Der SPD-Parlamentarier Sönke Rix formuliert in bemerkenswerter Klarheit, es komme darauf an, «Extremismus zu bekämpfen, und das vor allen Dingen gegen rechts». Ein Menschenleben, so Rix im Bundestag, «ist was wert, und deshalb ist es richtig und wichtig, dass wir das Demokratiefördergesetz bekommen».

Da geraten wie bei dem gesamten geplanten Gesetz die Kategorien planvoll durcheinander: Rechtsextremismus ist nicht dasselbe wie rechts, und weil jedes Menschenleben zählt, kommt es auf einen starken Rechtsstaat mehr an als auf eine gesinnungsethisch durchformatierte Gesellschaft am Gängelband des Staates. Das Menschenleben etwa der jüngst in Illerkirchberg getöteten Schülerin hätte kein «Demokratiefördergesetz» zu retten gewusst – vermutlich aber ein robuster Rechtsstaat.

Das Momentum soll zügig genutzt werden

Darum ist es auch falsch, im «Demokratiefördergesetz» auf eine Extremismusklausel zu verzichten. Ohne ein explizites Bekenntnis zur freiheitlich-demokratischen Grundordnung kann nicht ausgeschlossen werden, dass aggressive Spielarten der Antifa oder linke Denunziationsportale in den sozialen Netzwerken vom Geldsegen profitieren werden.

Familienministerin Lisa Paus will dennoch zügig das Momentum nutzen. «Die vereitelten Umsturzpläne im Reichsbürgermilieu», so die Grünen-Politikerin, hätten «erneut in aller Deutlichkeit gezeigt, wie sehr einzelne Gruppen unsere plurale Gesellschaft und demokratische Werte ablehnen». Dies gilt freilich auch für islamistische und linksextremistische Gruppen, die nicht im Fokus des Gesetzes stehen.

Die vielleicht grösste Gefahr des «Demokratiefördergesetzes» ist jedoch das Instrumentarium, das es künftigen politischen Zwecken zur Verfügung stellt.
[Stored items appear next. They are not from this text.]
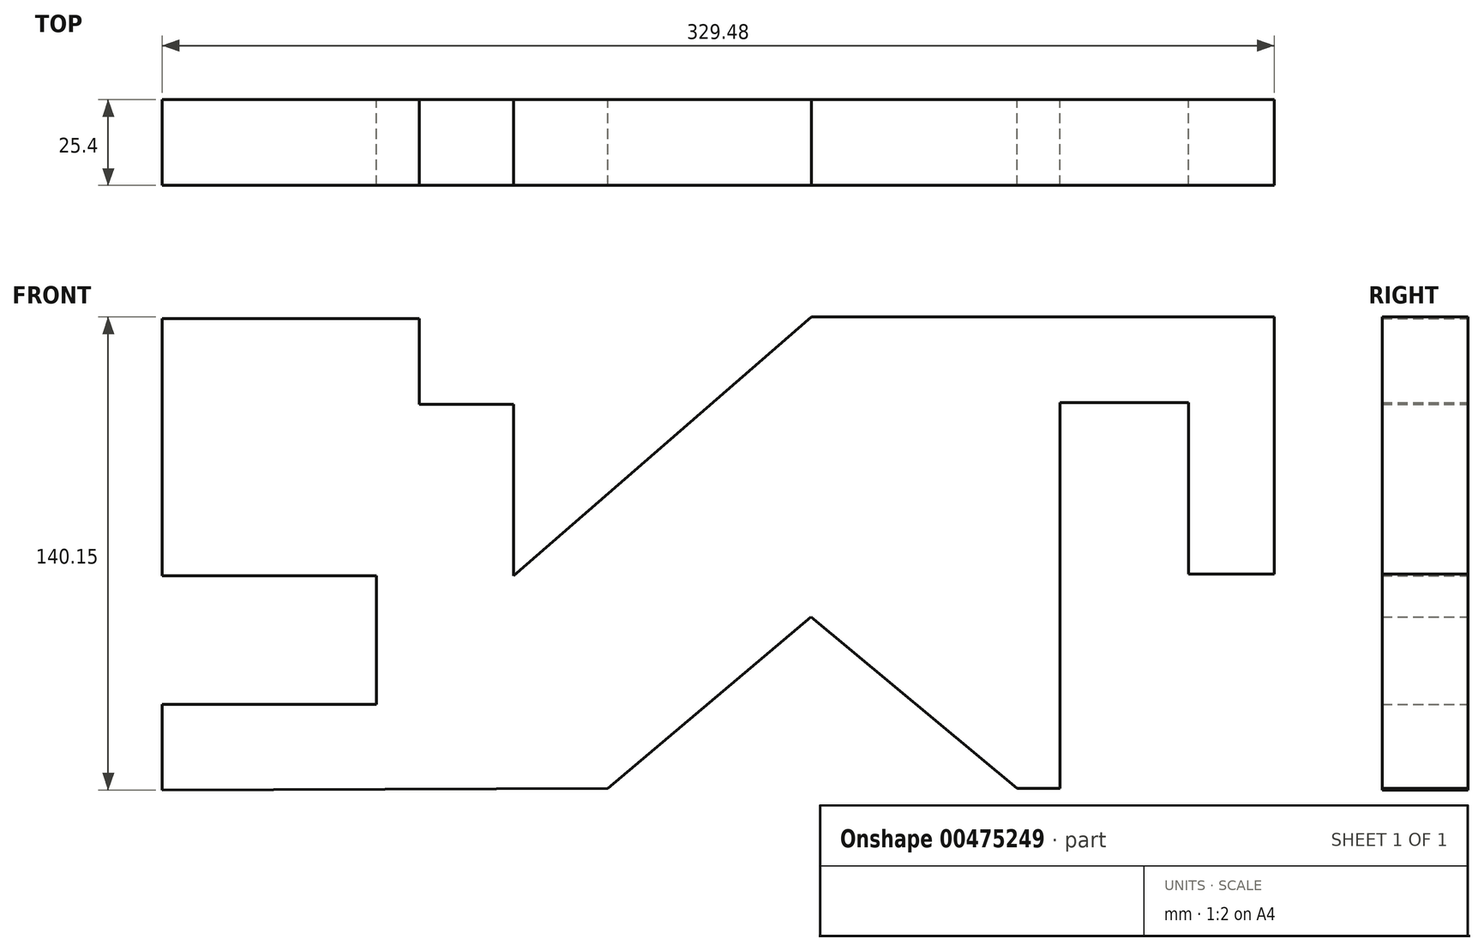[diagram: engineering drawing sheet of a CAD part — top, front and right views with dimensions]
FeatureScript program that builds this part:
annotation { "Feature Type Name" : "Feature", "Feature Type Description" : "" }
export const myFeature = defineFeature(function(context is Context, id is Id, definition is map)
    precondition{}
    {
        {
            var Q0;
            Q0=qCreatedBy(makeId("Front.planeOp"),FACE);
            var sketch = newSketch(context, id + "F0", { "sketchPlane" : qUnion([Q0])});
            skLineSegment(sketch, "E0", {"start": v(0, 0) * mm, "end": v(76.2, 0) * mm});
            skLineSegment(sketch, "E1", {"start": v(76.2, 0) * mm, "end": v(76.2, -25.4) * mm});
            skLineSegment(sketch, "E2", {"start": v(76.2, -25.4) * mm, "end": v(104.14, -25.4) * mm});
            skLineSegment(sketch, "E3", {"start": v(104.14, -25.4) * mm, "end": v(104.14, -76.2) * mm});
            skLineSegment(sketch, "E4", {"start": v(104.14, -76.2) * mm, "end": v(192.32, 0.45) * mm});
            skLineSegment(sketch, "E5", {"start": v(192.32, 0.45) * mm, "end": v(329.48, 0.45) * mm});
            skLineSegment(sketch, "E6", {"start": v(329.48, 0.45) * mm, "end": v(329.48, -75.75) * mm});
            skLineSegment(sketch, "E7", {"start": v(329.48, -75.75) * mm, "end": v(304.08, -75.75) * mm});
            skLineSegment(sketch, "E8", {"start": v(304.08, -75.75) * mm, "end": v(304.08, -24.95) * mm});
            skLineSegment(sketch, "E9", {"start": v(304.08, -24.95) * mm, "end": v(265.98, -24.95) * mm});
            skLineSegment(sketch, "E10", {"start": v(265.98, -24.95) * mm, "end": v(265.98, -139.25) * mm});
            skLineSegment(sketch, "E11", {"start": v(265.98, -139.25) * mm, "end": v(253.28, -139.25) * mm});
            skLineSegment(sketch, "E12", {"start": v(253.28, -139.25) * mm, "end": v(192.26, -88.4) * mm});
            skLineSegment(sketch, "E13", {"start": v(192.26, -88.4) * mm, "end": v(132.08, -139.25) * mm});
            skPoint(sketch, "E13.endSnap0", {"position": v(259.63, -139.25) * mm});
            skLineSegment(sketch, "E14", {"start": v(0, 0) * mm, "end": v(0, -76.2) * mm});
            skLineSegment(sketch, "E15", {"start": v(0, -76.2) * mm, "end": v(63.5, -76.2) * mm});
            skLineSegment(sketch, "E16", {"start": v(63.5, -76.2) * mm, "end": v(63.5, -114.3) * mm});
            skLineSegment(sketch, "E17", {"start": v(63.5, -114.3) * mm, "end": v(0, -114.3) * mm});
            skLineSegment(sketch, "E18", {"start": v(0, -114.3) * mm, "end": v(0, -139.7) * mm});
            skLineSegment(sketch, "E19", {"start": v(0, -139.7) * mm, "end": v(132.08, -139.25) * mm});
            skSolve(sketch);
        }
        {
            var Q0;
            Q0=makeQuery(id+"F0.imprint","IMPRINT",FACE,{"disambiguationData":[TD([[makeQuery(id+"F0.imprint","IMPRINT",EDGE,{"derivedFrom":sQuery(id+"F0.wireOp",EDGE,"E0")}),-1.0]])]});
            extrude(context, id + "F1", {"entities" : qUnion([Q0]), "depth" : 25.4 * mm});
        }
    });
Der Staat vergibt Fleisskärtchen und schüttet Prämien aus für die jeweils erwünschte Weltanschauung – andere Mehrheiten mögen dereinst zu anderen Wertehierarchien gelangen.

Daraus folgt: Der Staat sollte die Gesellschaft zivil halten, indem er sich weitgehend aus ihr heraushält, zu Kritik und Eigenständigkeit ermuntert und den Rechtsstaat als Rahmen stärkt. Sonst spaltet er gerade dann, wenn er zu einen vorgibt.